Thomas C. Chady, C.S.C.

O meu Superior Provincial no Texas (EUA), Ir. João Batista, disse-me, em 1956, que eu não seria transferido para o Brasil até a conclusão do mestrado em Matemática na Universidade de Notre Dame. Formei-me lá em 1960, junto com o General Dwight Eisenhower, ex-presidente dos Estados Unidos, e o Giovanni Cardinal Montini, o futuro Paulo VI – eles de graça com doutorados de honoris causa. Eu tinha, então, 26 anos.

Esperei até o fim daquele mesmo ano para os Irmãos chefes tratarem do meu passaporte, do visto brasileiro e das inoculações obrigatórias. Naquela época eles faziam tudo para o pessoal mais jovem. Através deles enviei, antes de viajar, um baú e malas de roupas, ferramentas diversas, material didático e livros. E finalmente eles me entregaram uma passagem pela Varig, de Chicago para o Brasil.

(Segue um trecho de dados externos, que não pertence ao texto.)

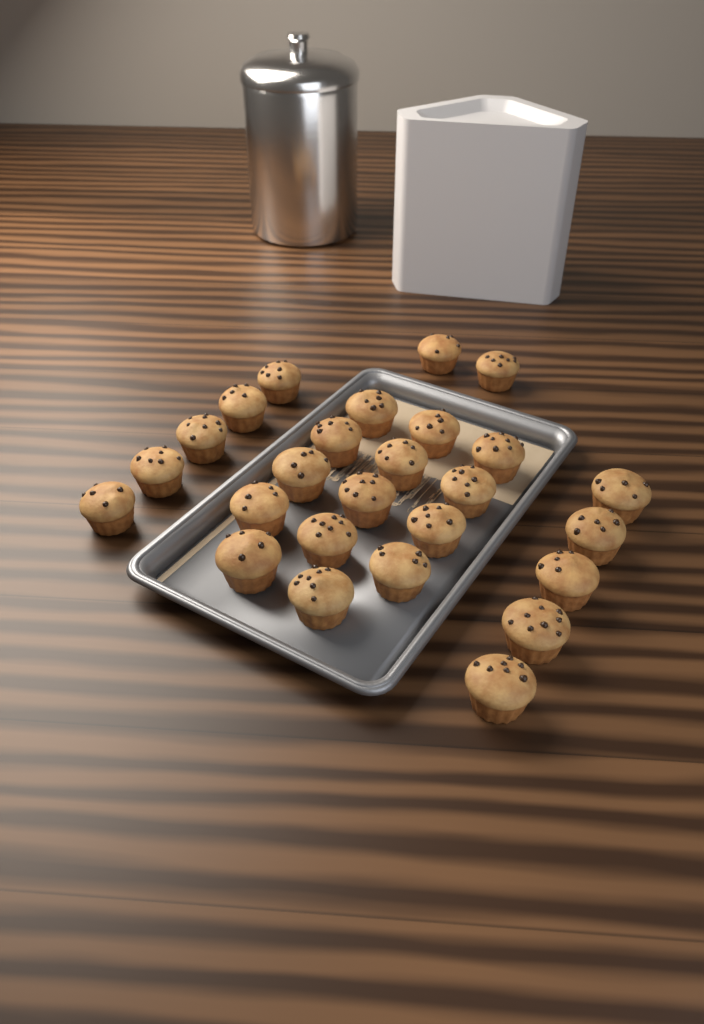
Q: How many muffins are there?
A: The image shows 26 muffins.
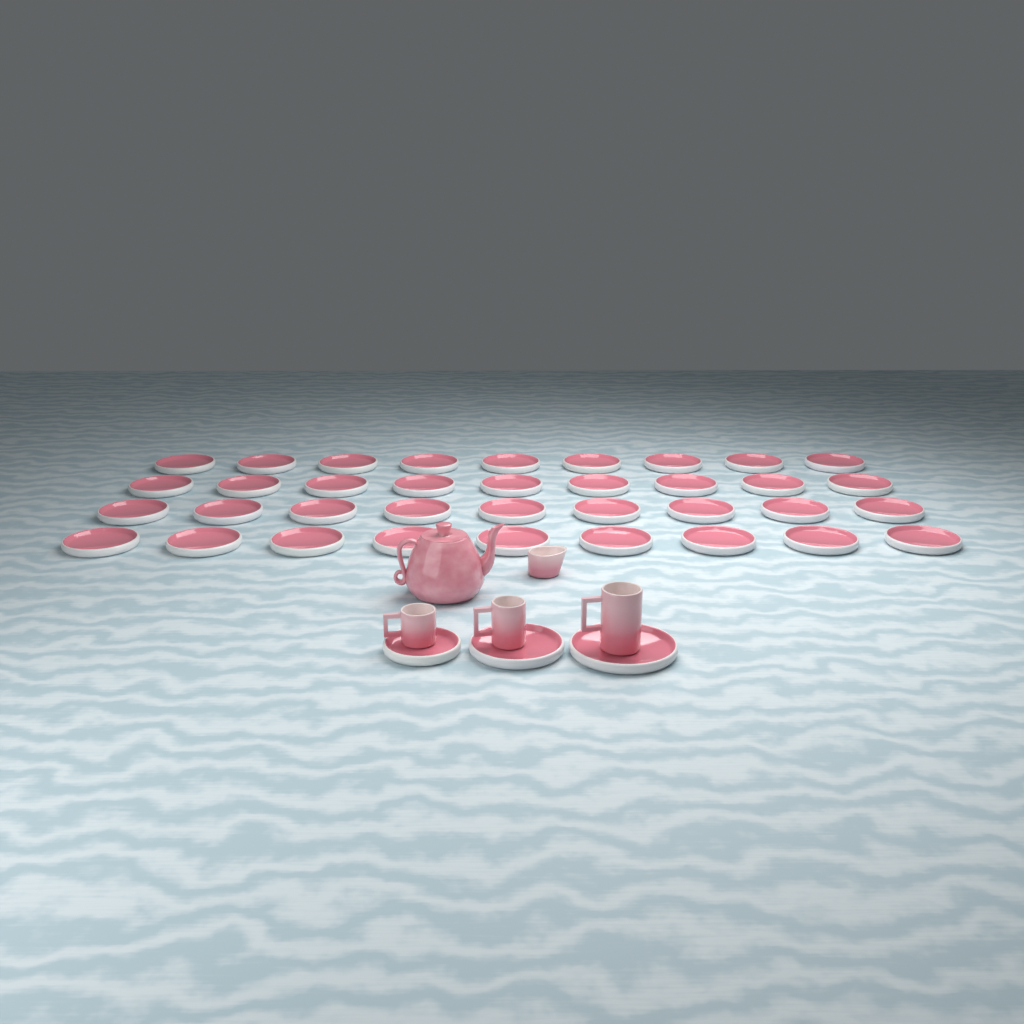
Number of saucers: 39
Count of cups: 3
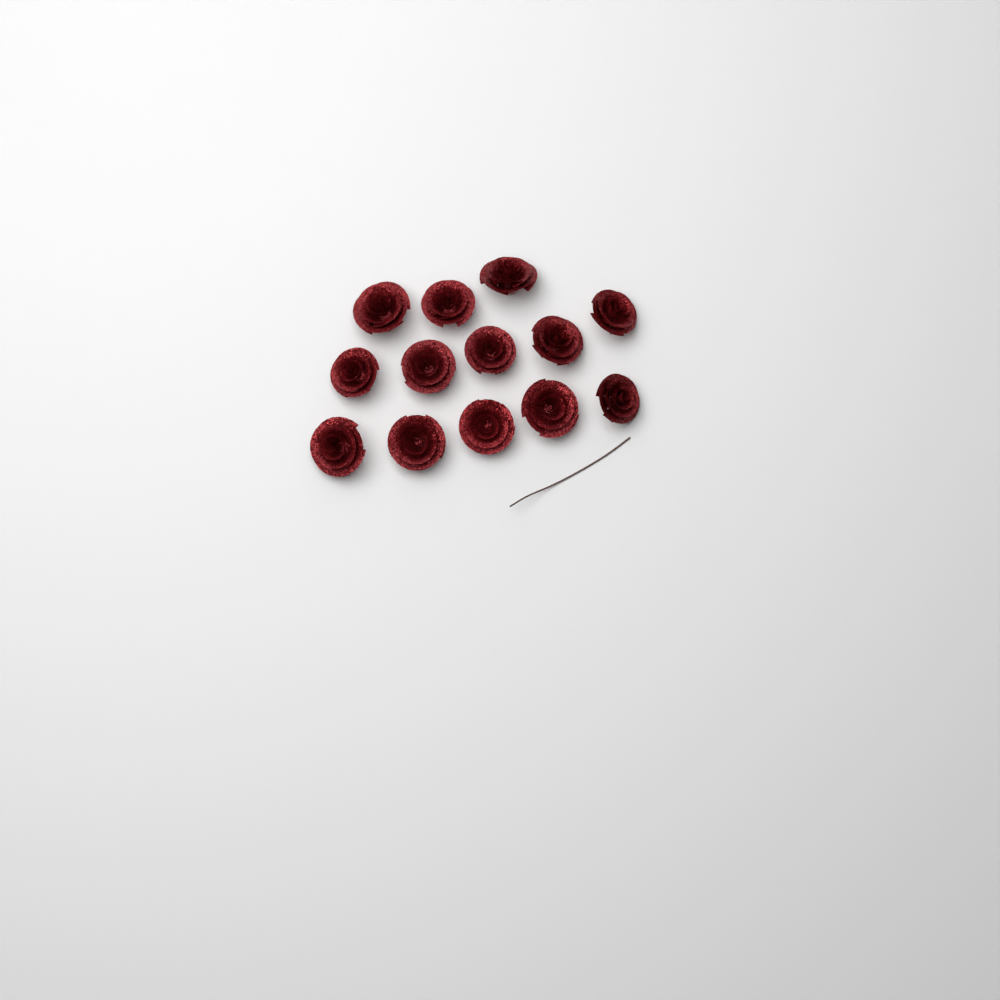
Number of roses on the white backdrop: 13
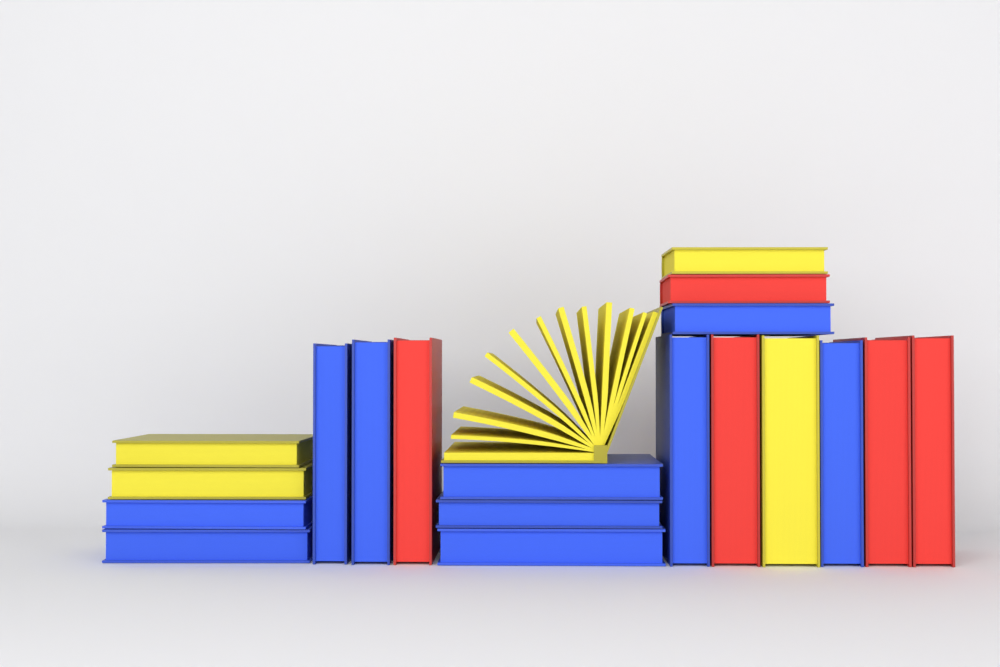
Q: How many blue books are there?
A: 10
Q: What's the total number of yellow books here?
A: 5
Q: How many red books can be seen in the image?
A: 5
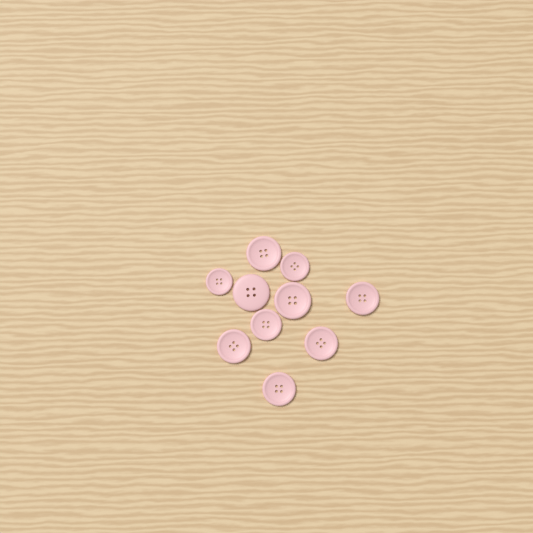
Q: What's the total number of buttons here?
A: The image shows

Aterrisei em Santarém, no Pará, no fim de janeiro, para então descobrir que os Irmãos chefes, na América, não estavam na “mesma página”. Eu deveria ter ido para Campinas, em São Paulo, mas a passagem era para as margens do Rio Amazonas...

Passei três semanas em Santarém estudando português com alunos do Colégio Dom Amando, até que o superior conseguiu emprestar algum dinheiro dos Franciscanos para que eu pudesse comprar uma passagem de avião até Campinas.